I am here to express our support for these bills and to applaud the Public Health Committee on your efforts to regulate the use of this latest controversial product intended to lure users into believing they are safe (or at least safer than cigarettes) and can help you quit smoking. I hope that by the end of my testimony you will agree that the industry’s current claims are the same smoke and mirrors they used for almost 50 years to deny that cigarettes were dangerous to your health. …
The cornerstone of the industry’s argument against regulation and classification as a tobacco product is that it contains no tobacco – just nicotine in liquid form….
Although we have developed technologies that can create many naturally occurring products synthetically, nicotine is produced by tobacco and is, therefore, a tobacco product.
Sadly, because of the aggressive marketing to downplay this aspect of ENDS, many of our vulnerable youth have no idea that these vaping devices even contain nicotine….
Using the old tactics of the 80s and 90s, the Masters of Doubt have maintained that electronic smoking devices release “harmless water vapor.” However, water is not an ingredient in ENDS!
What is advertised as a vapor is actually an aerosol that contains nicotine, ultrafine particles and toxins.
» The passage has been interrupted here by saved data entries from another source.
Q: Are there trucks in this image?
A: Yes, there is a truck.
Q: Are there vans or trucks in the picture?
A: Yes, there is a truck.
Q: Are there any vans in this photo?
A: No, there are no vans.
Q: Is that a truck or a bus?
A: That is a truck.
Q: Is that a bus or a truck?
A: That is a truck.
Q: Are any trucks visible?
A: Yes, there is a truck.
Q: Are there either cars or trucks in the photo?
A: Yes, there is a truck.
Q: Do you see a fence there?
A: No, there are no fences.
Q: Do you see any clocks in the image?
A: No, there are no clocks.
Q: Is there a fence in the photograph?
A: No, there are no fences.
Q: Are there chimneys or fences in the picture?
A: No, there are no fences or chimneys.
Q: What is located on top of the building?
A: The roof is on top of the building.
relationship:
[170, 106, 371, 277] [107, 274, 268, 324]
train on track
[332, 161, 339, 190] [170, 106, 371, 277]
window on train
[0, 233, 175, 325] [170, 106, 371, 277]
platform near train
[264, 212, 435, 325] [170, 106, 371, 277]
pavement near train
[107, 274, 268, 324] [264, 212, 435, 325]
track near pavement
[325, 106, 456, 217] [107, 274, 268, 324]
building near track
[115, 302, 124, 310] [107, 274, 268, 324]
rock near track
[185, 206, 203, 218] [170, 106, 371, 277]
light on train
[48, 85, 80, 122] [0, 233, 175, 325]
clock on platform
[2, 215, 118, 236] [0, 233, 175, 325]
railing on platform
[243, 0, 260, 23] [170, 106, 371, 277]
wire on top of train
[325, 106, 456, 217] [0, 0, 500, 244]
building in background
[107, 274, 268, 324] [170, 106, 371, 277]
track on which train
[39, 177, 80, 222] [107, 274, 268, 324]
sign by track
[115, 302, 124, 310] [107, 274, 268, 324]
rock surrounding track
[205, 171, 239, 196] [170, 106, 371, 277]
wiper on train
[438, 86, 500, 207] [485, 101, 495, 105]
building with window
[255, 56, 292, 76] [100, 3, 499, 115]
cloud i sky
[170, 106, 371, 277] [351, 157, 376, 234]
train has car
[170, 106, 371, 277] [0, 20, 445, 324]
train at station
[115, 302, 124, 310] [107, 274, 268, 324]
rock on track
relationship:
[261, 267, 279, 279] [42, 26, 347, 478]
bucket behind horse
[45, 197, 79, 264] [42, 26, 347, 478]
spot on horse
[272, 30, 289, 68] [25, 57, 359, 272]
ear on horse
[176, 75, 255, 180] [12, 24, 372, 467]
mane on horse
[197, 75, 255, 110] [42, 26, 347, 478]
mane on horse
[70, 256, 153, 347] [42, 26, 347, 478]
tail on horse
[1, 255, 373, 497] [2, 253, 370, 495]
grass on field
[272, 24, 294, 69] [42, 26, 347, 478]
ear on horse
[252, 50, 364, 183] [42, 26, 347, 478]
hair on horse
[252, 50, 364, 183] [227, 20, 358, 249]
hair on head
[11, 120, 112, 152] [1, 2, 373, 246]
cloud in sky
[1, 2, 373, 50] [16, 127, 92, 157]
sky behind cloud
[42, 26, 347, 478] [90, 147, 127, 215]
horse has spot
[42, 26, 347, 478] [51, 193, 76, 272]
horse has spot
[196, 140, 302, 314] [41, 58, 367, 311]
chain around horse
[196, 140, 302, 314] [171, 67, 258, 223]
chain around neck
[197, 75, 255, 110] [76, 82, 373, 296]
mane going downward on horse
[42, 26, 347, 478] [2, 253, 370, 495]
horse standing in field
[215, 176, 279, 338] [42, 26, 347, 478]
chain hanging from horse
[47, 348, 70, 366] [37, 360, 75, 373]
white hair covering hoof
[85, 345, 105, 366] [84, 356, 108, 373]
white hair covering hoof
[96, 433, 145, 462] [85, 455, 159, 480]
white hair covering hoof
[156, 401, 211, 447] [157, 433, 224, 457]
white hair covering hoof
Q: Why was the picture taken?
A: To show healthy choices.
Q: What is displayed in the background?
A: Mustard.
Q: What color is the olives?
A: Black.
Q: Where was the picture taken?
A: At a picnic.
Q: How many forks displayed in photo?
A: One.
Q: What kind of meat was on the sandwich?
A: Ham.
The compounds that have already been identified in mainstream (MS) or secondhand (SS) ESD aerosol include: Acetaldehyde (MS), Benzene (SS), Cadmium (MS), Formaldehyde (MS,SS), Isoprene (SS), Lead (MS), Nickel (MS), Nicotine (MS, SS), N-Nitrosonornicotine (MS, SS), Toluene (MS, SS)….
Remember, it is the fact that secondhand smoke from cigarettes can harm others who are exposed to it that is the basis upon which our smoke free laws stand.